La princesa, guapísima, vestida con un top blanco y vaqueros azules, y su grupo de amigos llegaron al local pocos minutos antes de que lo hiciera Enrique Iglesias
Aunque inicialmente se sentaron en mesas distintas, Magdalena y Enrique acabaron disfrutando juntos de la velada hasta bien entrada la madrugada. Al parecer, fue la Princesa la que le pidió que se uniera a su grupo

3 JUNIO 2002
La princesa Magdalena y Enrique Iglesias disfrutaron de una divertida velada en la compañía de sus amigos en el Sophie´s Bar, uno de los locales de copas más distinguidos de la capital sueca.
Juntos hasta la madrugada
Una gran fiesta, con champagne y barra libre, en la que la Princesa y la estrella del pop, no dejaron de conversar, entre risas y baile, hasta bien entrada la madrugada del lunes, rodeados de la joven sociedad de Estocolmo.
Enrique Iglesias llegó más tarde
Magdalena y sus amigos llegaron al bar alrededor de las doce y media de la noche, tan sólo unos minutos antes de que Enrique Iglesias hiciera su entrada en el local. La Princesa, guapísima, vestida con un top blanco y vaqueros, y su grupo de amigos fueron recibidos por uno de los directivos del Sophie´s Bar, Ufl Fredrik von Roth -antiguo amigo de Magdalena-, y por su compañero, Marcus Kollberg.
Gran control de seguridad
Sophie´s Bar se equipó, para la ocasión, con personal extra y un fuerte control de seguridad para proteger la intimidad de los invitados. Los vigilantes impidieron, de hecho, la entrada a todo aquel que no perteneciera a la élite social de Estocolmo.
Bailó con Enrique
En compañía de la princesa Magdalena de Suecia se encontraban, entre otros, su mejor amiga, Lousie Gottlieb, que cumplía 20 años; su primo Gustaf Magsnusson; la estrella del pop Ulf Ekberg; Svante Tegner y otras compañeras de pandilla de la Princesa: Tintin Rosén y Veronica Arph.

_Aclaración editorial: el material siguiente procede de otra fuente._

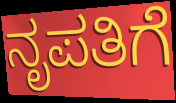
ನೃಪತಿಗೆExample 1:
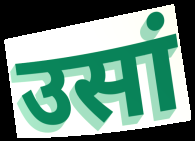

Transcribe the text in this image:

उसां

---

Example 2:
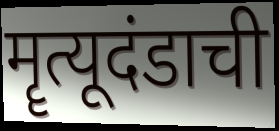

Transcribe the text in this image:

मॄत्यूदंडाची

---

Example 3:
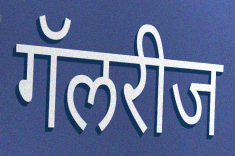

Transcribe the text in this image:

गॅलरीज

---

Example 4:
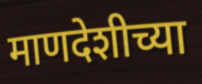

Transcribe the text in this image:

माणदेशीच्या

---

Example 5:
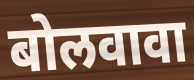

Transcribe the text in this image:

बोलवावा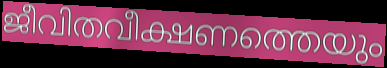
ജീവിതവീക്ഷണത്തെയും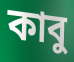
কাবুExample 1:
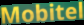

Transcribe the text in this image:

Mobitel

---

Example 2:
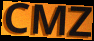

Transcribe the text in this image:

CMZ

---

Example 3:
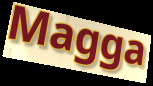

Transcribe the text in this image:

Magga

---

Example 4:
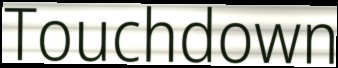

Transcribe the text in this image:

Touchdown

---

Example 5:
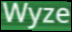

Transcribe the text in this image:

WyzeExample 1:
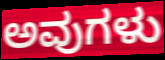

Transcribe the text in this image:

ಅವುಗಳು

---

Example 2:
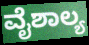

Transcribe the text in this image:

ವೈಶಾಲ್ಯ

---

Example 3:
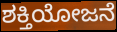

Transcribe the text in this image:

ಶಕ್ತಿಯೋಜನೆ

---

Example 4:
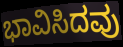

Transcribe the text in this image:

ಭಾವಿಸಿದವು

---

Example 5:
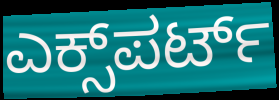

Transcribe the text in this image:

ಎಕ್ಸ್‌ಪರ್ಟ್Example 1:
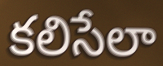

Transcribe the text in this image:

కలిసేలా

Magdalena se acercó a Enrique
Enrique Iglesias y Magdalena se sentaron, al principio, en mesas diferentes y fue Magdalena, al parecer, la que animada por su grupo, se acercó al cantante español para pedirle que se uniera a su grupo.
Galante y educado, Enrique Iglesias, no sólo no dejó pasar la oportunidad sino que, además, puso en marcha todas sus dotes de conquistador -amena conversación, divertido y seductor baile- para retener a su lado a la bella Princesa durante toda la velada.
El concierto
Horas antes del primer encuentro, Enrique Iglesias, había actuado en el Globe, Estocolmo, ante miles de seguidores entre los que se encontraba una admiradora de excepción, la princesa Magdalena.